▶ _Task item_
Reproduce verbatim all text lines in the data below, keeping the original line breaks and leaving out the pictures.

▶ _Material provided_
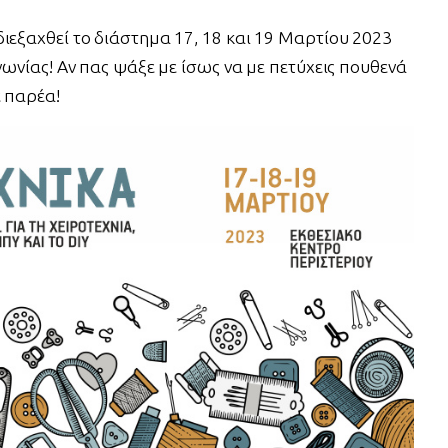
ιεξαχθεί το διάστημα 17, 18 και 19 Μαρτίου 2023
νωνίας! Αν πας ψάξε με ίσως να με πετύχεις πουθενά
ε παρέα!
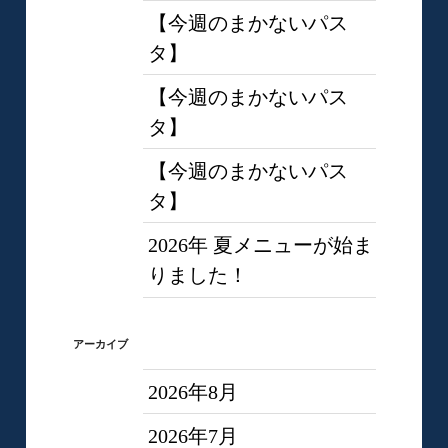
【今週のまかないパス
タ】
【今週のまかないパス
タ】
【今週のまかないパス
タ】
2026年 夏メニューが始ま
りました！
アーカイブ
2026年8月
2026年7月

▶ _Exercise result_
ιεξαχθεί το διάστημα 17, 18 και 19 Μαρτίου 2023
νωνίας! Αν πας ψάξε με ίσως να με πετύχεις πουθενά
ε παρέα!
【今週のまかないパス
タ】
【今週のまかないパス
タ】
【今週のまかないパス
タ】
2026年 夏メニューが始ま
りました！
アーカイブ
2026年8月
2026年7月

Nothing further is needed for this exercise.